**TASK INSTRUCTIONS**: Return each of the lines below verbatim, with the pictures left out.

**DATASET ENTRIES**:
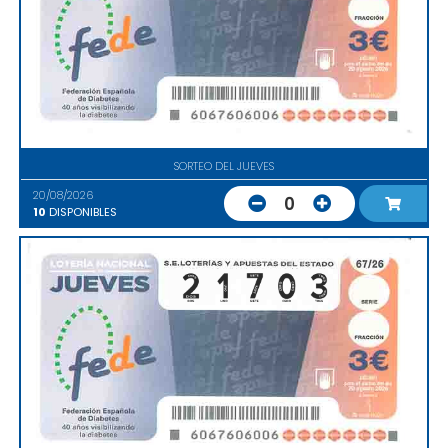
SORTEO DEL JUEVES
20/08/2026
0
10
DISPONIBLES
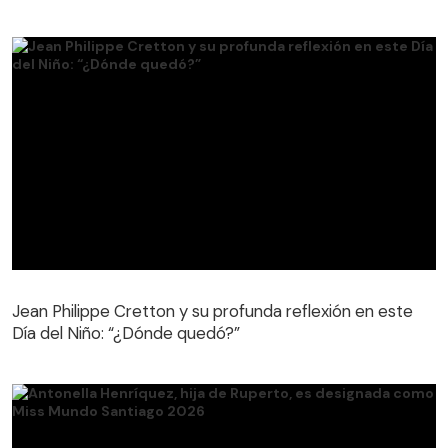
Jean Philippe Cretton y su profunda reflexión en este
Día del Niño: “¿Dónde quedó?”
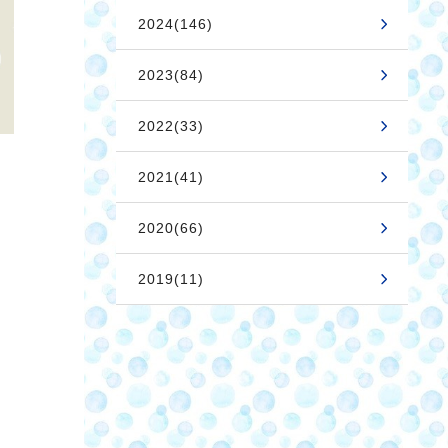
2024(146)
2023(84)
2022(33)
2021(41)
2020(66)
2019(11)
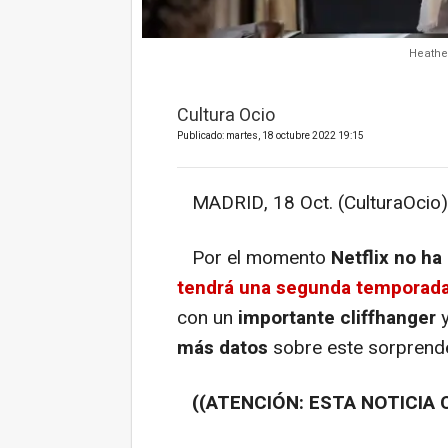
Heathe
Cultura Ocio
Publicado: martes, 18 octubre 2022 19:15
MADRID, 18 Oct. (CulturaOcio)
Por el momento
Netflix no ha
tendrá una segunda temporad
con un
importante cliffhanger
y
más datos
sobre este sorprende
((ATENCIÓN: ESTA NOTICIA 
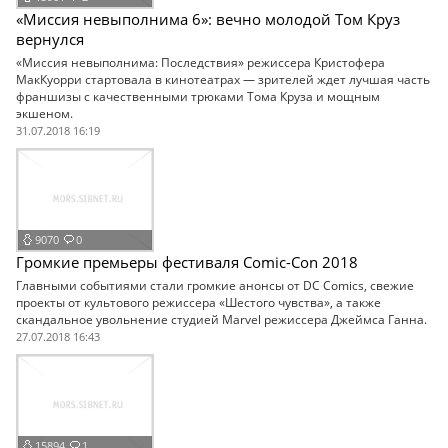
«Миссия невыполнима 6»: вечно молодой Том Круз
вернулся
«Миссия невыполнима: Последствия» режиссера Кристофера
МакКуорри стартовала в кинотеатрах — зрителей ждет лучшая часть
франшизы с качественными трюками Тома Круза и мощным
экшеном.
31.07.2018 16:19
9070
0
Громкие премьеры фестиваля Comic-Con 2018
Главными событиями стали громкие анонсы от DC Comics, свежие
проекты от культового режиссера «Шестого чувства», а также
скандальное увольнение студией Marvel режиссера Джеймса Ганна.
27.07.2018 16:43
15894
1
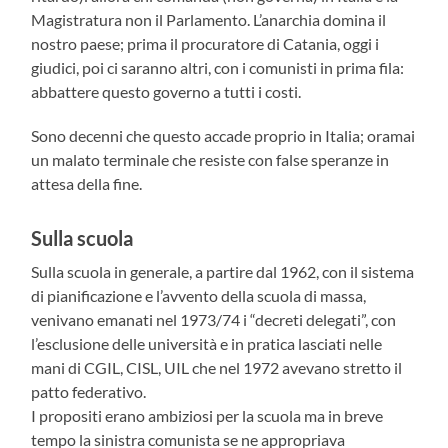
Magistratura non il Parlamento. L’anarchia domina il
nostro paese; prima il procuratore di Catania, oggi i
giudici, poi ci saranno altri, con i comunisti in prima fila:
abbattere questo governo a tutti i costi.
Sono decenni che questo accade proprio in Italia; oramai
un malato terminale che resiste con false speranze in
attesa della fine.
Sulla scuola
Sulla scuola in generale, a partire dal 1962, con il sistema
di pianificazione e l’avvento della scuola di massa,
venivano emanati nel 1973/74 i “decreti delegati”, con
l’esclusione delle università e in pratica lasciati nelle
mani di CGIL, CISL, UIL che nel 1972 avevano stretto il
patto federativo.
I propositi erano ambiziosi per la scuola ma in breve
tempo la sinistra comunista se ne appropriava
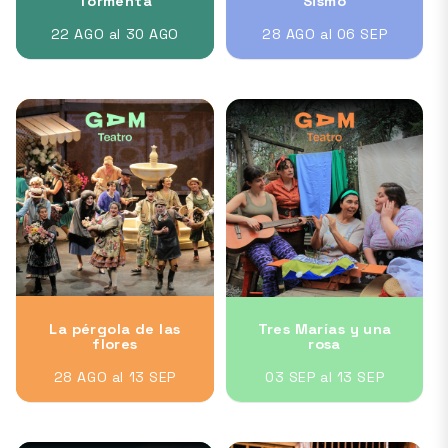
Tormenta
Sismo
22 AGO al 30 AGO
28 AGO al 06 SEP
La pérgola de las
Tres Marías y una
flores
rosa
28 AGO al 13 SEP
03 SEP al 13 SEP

**COMPLETED EXERCISE**:
SORTEO DEL JUEVES
20/08/2026
0
10
DISPONIBLES
Jean Philippe Cretton y su profunda reflexión en este
Día del Niño: “¿Dónde quedó?”
2024(146)
2023(84)
2022(33)
2021(41)
2020(66)
2019(11)
Heathe
Cultura Ocio
Publicado: martes, 18 octubre 2022 19:15
MADRID, 18 Oct. (CulturaOcio)
Por el momento
Netflix no ha
tendrá una segunda temporad
con un
importante cliffhanger
y
más datos
sobre este sorprende
((ATENCIÓN: ESTA NOTICIA 
«Миссия невыполнима 6»: вечно молодой Том Круз
вернулся
«Миссия невыполнима: Последствия» режиссера Кристофера
МакКуорри стартовала в кинотеатрах — зрителей ждет лучшая часть
франшизы с качественными трюками Тома Круза и мощным
экшеном.
31.07.2018 16:19
9070
0
Громкие премьеры фестиваля Comic-Con 2018
Главными событиями стали громкие анонсы от DC Comics, свежие
проекты от культового режиссера «Шестого чувства», а также
скандальное увольнение студией Marvel режиссера Джеймса Ганна.
27.07.2018 16:43
15894
1
Magistratura non il Parlamento. L’anarchia domina il
nostro paese; prima il procuratore di Catania, oggi i
giudici, poi ci saranno altri, con i comunisti in prima fila:
abbattere questo governo a tutti i costi.
Sono decenni che questo accade proprio in Italia; oramai
un malato terminale che resiste con false speranze in
attesa della fine.
Sulla scuola
Sulla scuola in generale, a partire dal 1962, con il sistema
di pianificazione e l’avvento della scuola di massa,
venivano emanati nel 1973/74 i “decreti delegati”, con
l’esclusione delle università e in pratica lasciati nelle
mani di CGIL, CISL, UIL che nel 1972 avevano stretto il
patto federativo.
I propositi erano ambiziosi per la scuola ma in breve
tempo la sinistra comunista se ne appropriava
Tormenta
Sismo
22 AGO al 30 AGO
28 AGO al 06 SEP
La pérgola de las
Tres Marías y una
flores
rosa
28 AGO al 13 SEP
03 SEP al 13 SEP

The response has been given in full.